Da kommt dann wohl eine 640er rein, ist die die "Größte" (Kapazität) mit 9,5mm...Jedenfalls von WD!?

Danke


----------



## schlagi009 (22. Juli 2010)

es gibt von seagate als auch von wd noch platten mit 750gb


----------



## in-vino-veritas (22. Juli 2010)

Es gibt auch 1000GB aber nicht mit 9,5mm sondern 12,5mm

Edit: Sorry, habe mich geirrt: *klick*


----------



## schlagi009 (22. Juli 2010)

Die 12,5 mm passen aber nicht


----------



## in-vino-veritas (22. Juli 2010)

Das hatte ich ja schon verstanden. Habe mich nur mit der Höher der 750er vertan....Dachte die mit 750GB haben auch eine Höhe von 12,5mm.

Daher der Edit, aber Danke 

Hast du gemesssen oder steht das irgendwo wie hoch die Platten für die PS3 sein müssen?


----------



## schlagi009 (22. Juli 2010)

Ich hab damals, als ich meine 40er ps3 bekam, kurz darauf die Platte gewechselt und da hab ich irgendwo im Internet eine Anleitung gefunden wo stand, dass eine 12,5 mm nicht passt, sie passt wohl in den Käfig nicht rein.


----------



## in-vino-veritas (22. Juli 2010)

Aber die Bohrungen der "Platterpfanne" von der HDD sind ja gleich hoch. Lediglich ein Platter mehr ist drin und der Deckel ist dadurch höher. Mit dem Käfig könnte es ja evtl. passen. Aber dann ist das halt die Frage mit dem Schacht in der PS3!? Hmm, will jetzt nichts riskieren und die Platte blind bestellen


----------



## schlagi009 (22. Juli 2010)

Das weiß ich jetzt auch nicht mehr so genau wie das aussieht mit der Höhe...
Aber reicht dir nicht eine 750er Platte?


----------



## in-vino-veritas (22. Juli 2010)

Eigentlich schon, aber ich wollte halt unsere ganzen Familienvideos (HD) und Foto`s auf die Platte packen....Sonst muss ich ein paar Sachen mal löschen oder schneiden. 

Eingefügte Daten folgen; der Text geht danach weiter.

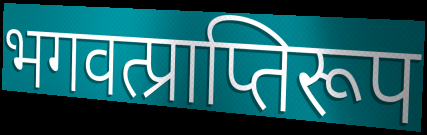
भगवत्प्राप्तिरूप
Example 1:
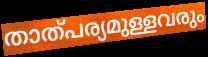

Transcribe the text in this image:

താത്പര്യമുള്ളവരും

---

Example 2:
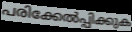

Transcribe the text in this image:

പരിക്കേൽപ്പിക്കുക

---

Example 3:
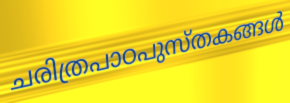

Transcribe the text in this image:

ചരിത്രപാഠപുസ്തകങ്ങൾ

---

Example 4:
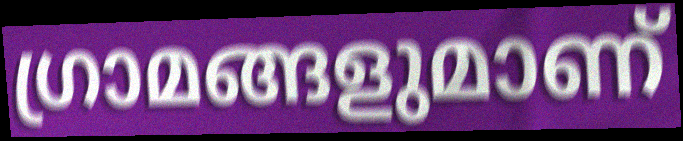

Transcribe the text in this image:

Speicher kann man nie genug haben,ne!?


----------



## Hans_sein_Herbert (23. Juli 2010)

Ne, Speicherplatz kann man wirklich nur durch MEHR Speicherplatz ersetzen 

12,5er passen leider wirlich nicht in die PS3 meines wissens nach.
Ich möchte die 120er meiner PS3 Slim gerne durch eine 500er ersetzen um die ein oder andere Serie vieleicht noch mit rauf zu schieben. Die Multimediamöglichkeiten sind ja enorm bei der PS3.

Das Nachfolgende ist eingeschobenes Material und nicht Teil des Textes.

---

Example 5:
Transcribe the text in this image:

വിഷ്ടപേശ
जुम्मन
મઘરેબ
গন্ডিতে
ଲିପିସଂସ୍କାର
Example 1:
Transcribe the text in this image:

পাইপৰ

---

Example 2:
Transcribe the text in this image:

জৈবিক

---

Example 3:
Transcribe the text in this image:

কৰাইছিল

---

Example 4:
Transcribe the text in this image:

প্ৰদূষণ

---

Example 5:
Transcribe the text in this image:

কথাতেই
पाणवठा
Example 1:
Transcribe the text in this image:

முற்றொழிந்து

Ich werde wohl eine Samsung M7 oder eine WD Scorpio Blue anschaffen dafür und die 120er in ein externes Gehäuse verfrachten.


----------



## in-vino-veritas (26. Juli 2010)

@Hans_sein_Herbert:
Das ist echt schade, wäre ja nicht schlecht gewesen.
Nimm lieber die WD!


----------



## orca113 (4. August 2011)

Also die 12,5mm passen rein,sind aber nicht empfehlenswert weil da kein bißchen Luft mehr drum herum ist und die Wärme die die Festplatte verursacht nicht vernünftig weg kann.
Genauso soll man keine Platten nehmen die 7200U/min machen weil die auch viel mehr Wärme verursachen als die Modelle mit 5400U/min


Ich selbst habe mir eine WD Scorpio Blue geholt.Diese hat 750Gb und eine Bauhöhe von 9,5mm es ist das Modell Western Digital Scorpio Blue Advanced Format 750GB: Preisvergleich auf PC Games Hardware Online powered by Geizhals

Bei mir sollen auch Filme,Fotos und so weiter darauf.


----------